In the EHLA process, the powder is fed into the line of the focused laser beam above the substrate. This ensures that the deposited material is already molten before making contact with the substrate, on the substrate a very shallow melt pool is still formed, allowing the deposited material to cool and solidify in contact with the underlying material, reducing the amount of heat reaching the component below and the depth of the dilution and heat effects. This small dilution forms the capability for producing much thinner coatings (20-300µm) that achieve desired chemistry within 5-10µm. This also forms the core of the high traverse speeds achievable with EHLA.

Comparison schematic of laser cladding and EHLA processes

Comparison schematic of laser cladding and EHLA processes.

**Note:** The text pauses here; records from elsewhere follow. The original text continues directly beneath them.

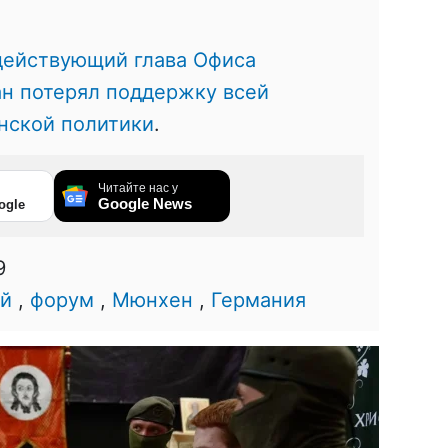
действующий глава Офиса
ан потерял поддержку всей
нской политики
.
Читайте нас у
Google News
ogle
9
ий
,
форум
,
Мюнхен
,
Германия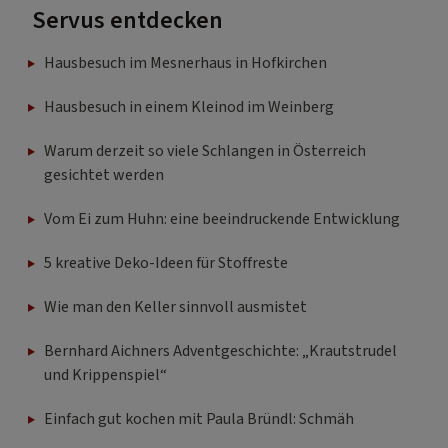
Servus entdecken
Hausbesuch im Mesnerhaus in Hofkirchen
Hausbesuch in einem Kleinod im Weinberg
Warum derzeit so viele Schlangen in Österreich
gesichtet werden
Vom Ei zum Huhn: eine beeindruckende Entwicklung
5 kreative Deko-Ideen für Stoffreste
Wie man den Keller sinnvoll ausmistet
Bernhard Aichners Adventgeschichte: „Krautstrudel
und Krippenspiel“
Einfach gut kochen mit Paula Bründl: Schmäh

What are the Applications of EHLA?

EHLA is aimed primarily at coating components: this makes it a promising technology for any field with components that undergo high wear or are at risk of corrosion, or a combination of both. Examples of these types of applications could include:

  • Brake discs
  • Hydraulic cylinders
  • Bearing Journals
  • Valves and stems

What Benefits Does EHLA Have?

For Coating Quality

By introducing the powder particles into the path of the laser, less energy is introduced directly into the underlying component or substrate. Through this, thermal effects of the laser on the component microstructure are greatly reduced and risk of distortion minimal.

In terms of coating integrity, EHLA coatings boast over 99.8% material density with extremely low rates of defect and porosity formation. As with laser cladding, material integrity is greatly dependant on powder quality and process parameter selection. A strong metallurgical bond is formed between the coating and the substrate, ensuring impact resistant qualities.

Thanks to the reduced dilution, EHLA coatings can be applied as thin as 20µm, up to 300µm per layer, with each subsequent layer metallurgically joint to the underlying layer, the total thickness achievable is unlimited. The low dilution also permits EHLA to join dissimilar materials, materials that are traditionally challenging to join or coat with conventional techniques.

For the Environment

EHLA is a promising candidate for the replacement of chrome plating, providing significant corrosion protection without the environmental and health risks posed by hexavalent chromium.

EHLA also boasts up to 95% material capture rate, reducing waste and improving the efficiency of the coating applied.

For the Future

As TWI has led laser cladding (DED-LB) from coatings to additive manufacturing in its own right over the past 15 years, so we plan to lead developments for EHLA to follow a similar but accelerated path. The similarity in the technologies lends EHLA to fast tracked development of ultra-high speed additive manufacturing. The freedom of blown powder AM technologies will remain, with EHLA likely to be capable of both freeform additive, feature addition on existing components, and freeform repair of components.